TRY IT: Reproduce verbatim the stretch of the records that begins with the line containing "### Y para probarlo" and ends with the line containing "### Usaremos un", including both of those lines.

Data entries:
· · · · · · ·
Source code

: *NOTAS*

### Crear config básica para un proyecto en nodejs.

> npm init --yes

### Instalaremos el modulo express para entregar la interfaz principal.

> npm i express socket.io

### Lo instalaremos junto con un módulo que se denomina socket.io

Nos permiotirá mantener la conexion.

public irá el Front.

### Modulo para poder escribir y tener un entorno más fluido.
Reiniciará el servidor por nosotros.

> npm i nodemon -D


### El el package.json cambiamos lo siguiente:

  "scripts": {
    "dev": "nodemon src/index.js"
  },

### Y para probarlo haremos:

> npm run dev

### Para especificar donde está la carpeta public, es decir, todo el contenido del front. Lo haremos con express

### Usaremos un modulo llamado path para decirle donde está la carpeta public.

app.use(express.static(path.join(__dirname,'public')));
· · · · · · ·
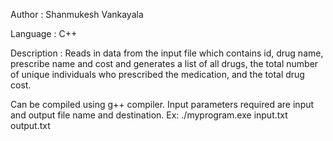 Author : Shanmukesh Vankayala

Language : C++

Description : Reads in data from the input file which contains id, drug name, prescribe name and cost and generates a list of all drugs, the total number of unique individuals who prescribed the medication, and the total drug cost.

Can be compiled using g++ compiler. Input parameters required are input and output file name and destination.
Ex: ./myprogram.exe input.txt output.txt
· · · · · · ·
RESULT:
### Y para probarlo haremos:

> npm run dev

### Para especificar donde está la carpeta public, es decir, todo el contenido del front. Lo haremos con express

### Usaremos un modulo llamado path para decirle donde está la carpeta public.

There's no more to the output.